= Source information =
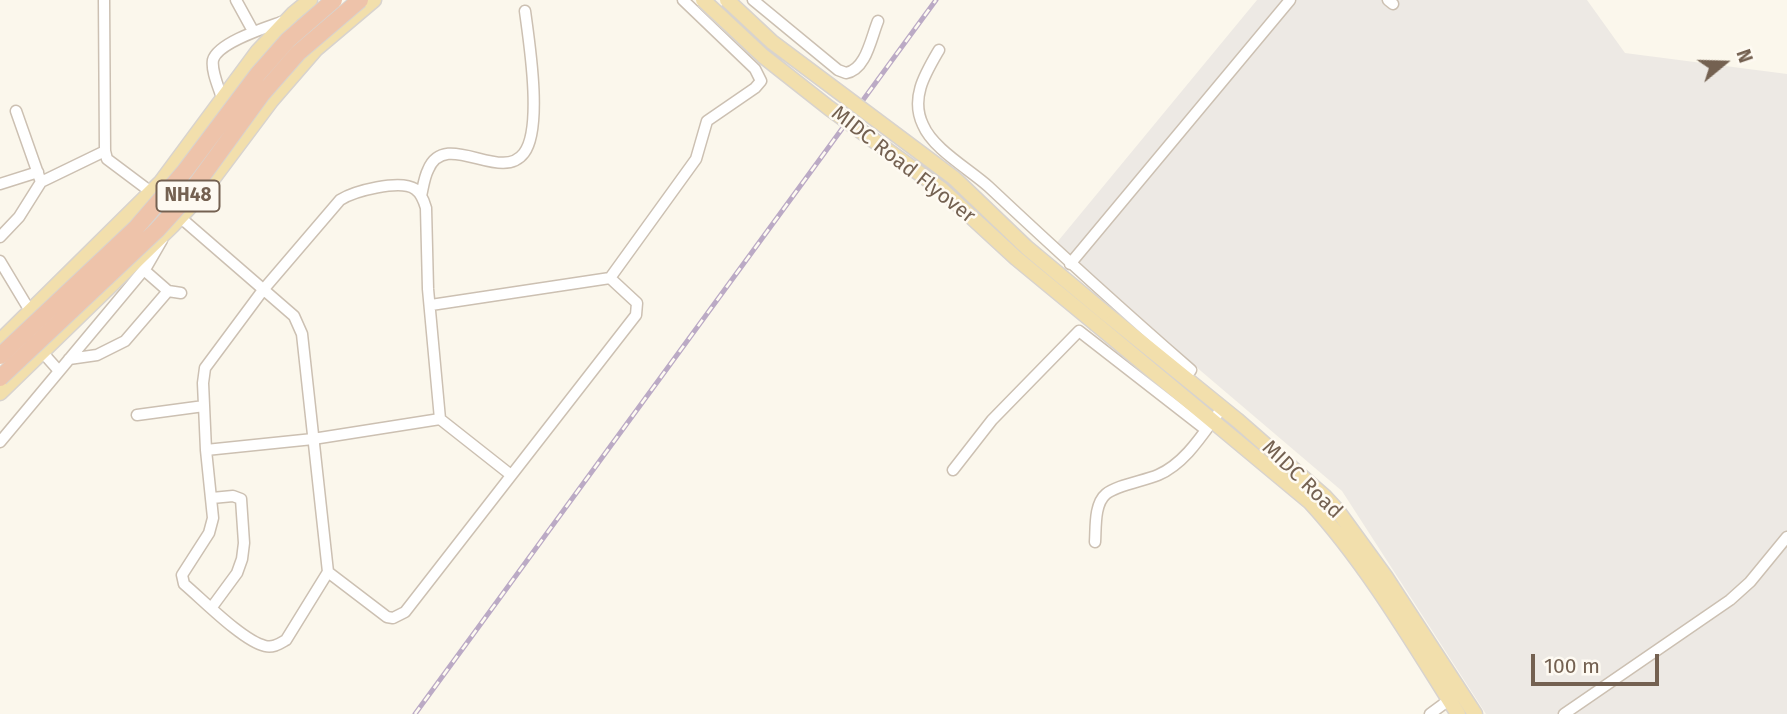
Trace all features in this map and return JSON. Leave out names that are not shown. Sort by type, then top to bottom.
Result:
[{"type":"highway","name":"NH48","points":[[0,356],[136,228],[186,171],[258,74],[288,40],[334,0]]},
{"type":"highway","name":"NH48","points":[[0,378],[157,230],[187,197],[262,94],[289,63],[360,0]]},
{"type":"main road","points":[[2,334],[30,312],[161,182],[258,51],[310,0]]},
{"type":"main road","points":[[0,393],[168,231],[200,196],[271,101],[316,49],[374,0]]},
{"type":"main road","name":"MIDC Road Flyover","points":[[703,0],[763,56],[829,108],[941,189],[1016,258],[1104,321]]},
{"type":"main road","name":"MIDC Road Flyover","points":[[727,0],[772,42],[954,178],[1104,321]]},
{"type":"main road","name":"MIDC Road","points":[[1104,321],[1185,378],[1213,419],[1294,468],[1338,510],[1431,644],[1475,714]]},
{"type":"main road","name":"MIDC Road","points":[[1104,321],[1326,519],[1373,584],[1458,714]]},
{"type":"street","points":[[104,0],[107,159],[151,192],[263,290],[289,311],[302,334],[328,572],[286,639],[275,646],[261,645],[246,636],[184,584],[182,575],[209,533],[213,518],[206,450],[205,368],[263,290],[340,200],[351,193],[364,189],[407,186],[415,189],[426,208],[440,419]]},
{"type":"street","points":[[236,0],[253,32]]},
{"type":"street","points":[[431,305],[610,278],[696,159],[707,121],[761,81],[755,69],[683,0]]},
{"type":"street","points":[[753,0],[838,70],[846,73],[857,68],[863,60],[878,21]]},
{"type":"street","points":[[1070,264],[1290,0]]},
{"type":"street","points":[[421,196],[428,170],[439,156],[447,153],[465,155],[492,163],[518,159],[525,153],[530,141],[534,69],[525,10]]},
{"type":"street","points":[[222,98],[213,60],[222,49],[253,32],[287,20]]},
{"type":"street","points":[[939,51],[923,77],[918,97],[923,127],[934,142],[986,185],[1070,264],[1191,370],[1185,378]]},
{"type":"street","points":[[0,237],[19,218],[39,177],[16,111]]},
{"type":"street","points":[[0,184],[39,177],[105,150]]},
{"type":"street","points":[[0,442],[144,270],[168,231]]},
{"type":"street","points":[[0,261],[30,312]]},
{"type":"street","points":[[144,270],[168,291],[181,293]]},
{"type":"street","points":[[328,572],[387,617],[398,617],[405,612],[636,315],[637,303],[610,278]]},
{"type":"street","points":[[68,359],[97,355],[125,341],[168,291]]},
{"type":"street","points":[[953,470],[992,420],[1079,331],[1213,419],[1181,460],[1159,474],[1106,494],[1100,502],[1095,542]]},
{"type":"street","points":[[43,352],[59,371]]},
{"type":"street","points":[[137,415],[204,406]]},
{"type":"street","points":[[206,450],[313,439],[440,419],[511,475]]},
{"type":"street","points":[[212,498],[233,496],[241,499],[244,543],[237,573],[212,607]]},
{"type":"street","points":[[1564,714],[1730,600],[1750,582],[1787,537]]},
{"type":"street","points":[[1430,714],[1449,700]]},
{"type":"shaded area","points":[[1257,0],[1587,0],[1625,53],[1787,74],[1787,714],[1486,714],[1342,491],[1054,246]]},
{"type":"railway","points":[[415,714],[936,0]]}]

= Brief =
Copy all the material above exactly, but skip each image.

= Solution to this problem =
Trace all features in this map and return JSON. Leave out names that are not shown. Sort by type, then top to bottom.
Result:
[{"type":"highway","name":"NH48","points":[[0,356],[136,228],[186,171],[258,74],[288,40],[334,0]]},
{"type":"highway","name":"NH48","points":[[0,378],[157,230],[187,197],[262,94],[289,63],[360,0]]},
{"type":"main road","points":[[2,334],[30,312],[161,182],[258,51],[310,0]]},
{"type":"main road","points":[[0,393],[168,231],[200,196],[271,101],[316,49],[374,0]]},
{"type":"main road","name":"MIDC Road Flyover","points":[[703,0],[763,56],[829,108],[941,189],[1016,258],[1104,321]]},
{"type":"main road","name":"MIDC Road Flyover","points":[[727,0],[772,42],[954,178],[1104,321]]},
{"type":"main road","name":"MIDC Road","points":[[1104,321],[1185,378],[1213,419],[1294,468],[1338,510],[1431,644],[1475,714]]},
{"type":"main road","name":"MIDC Road","points":[[1104,321],[1326,519],[1373,584],[1458,714]]},
{"type":"street","points":[[104,0],[107,159],[151,192],[263,290],[289,311],[302,334],[328,572],[286,639],[275,646],[261,645],[246,636],[184,584],[182,575],[209,533],[213,518],[206,450],[205,368],[263,290],[340,200],[351,193],[364,189],[407,186],[415,189],[426,208],[440,419]]},
{"type":"street","points":[[236,0],[253,32]]},
{"type":"street","points":[[431,305],[610,278],[696,159],[707,121],[761,81],[755,69],[683,0]]},
{"type":"street","points":[[753,0],[838,70],[846,73],[857,68],[863,60],[878,21]]},
{"type":"street","points":[[1070,264],[1290,0]]},
{"type":"street","points":[[421,196],[428,170],[439,156],[447,153],[465,155],[492,163],[518,159],[525,153],[530,141],[534,69],[525,10]]},
{"type":"street","points":[[222,98],[213,60],[222,49],[253,32],[287,20]]},
{"type":"street","points":[[939,51],[923,77],[918,97],[923,127],[934,142],[986,185],[1070,264],[1191,370],[1185,378]]},
{"type":"street","points":[[0,237],[19,218],[39,177],[16,111]]},
{"type":"street","points":[[0,184],[39,177],[105,150]]},
{"type":"street","points":[[0,442],[144,270],[168,231]]},
{"type":"street","points":[[0,261],[30,312]]},
{"type":"street","points":[[144,270],[168,291],[181,293]]},
{"type":"street","points":[[328,572],[387,617],[398,617],[405,612],[636,315],[637,303],[610,278]]},
{"type":"street","points":[[68,359],[97,355],[125,341],[168,291]]},
{"type":"street","points":[[953,470],[992,420],[1079,331],[1213,419],[1181,460],[1159,474],[1106,494],[1100,502],[1095,542]]},
{"type":"street","points":[[43,352],[59,371]]},
{"type":"street","points":[[137,415],[204,406]]},
{"type":"street","points":[[206,450],[313,439],[440,419],[511,475]]},
{"type":"street","points":[[212,498],[233,496],[241,499],[244,543],[237,573],[212,607]]},
{"type":"street","points":[[1564,714],[1730,600],[1750,582],[1787,537]]},
{"type":"street","points":[[1430,714],[1449,700]]},
{"type":"shaded area","points":[[1257,0],[1587,0],[1625,53],[1787,74],[1787,714],[1486,714],[1342,491],[1054,246]]},
{"type":"railway","points":[[415,714],[936,0]]}]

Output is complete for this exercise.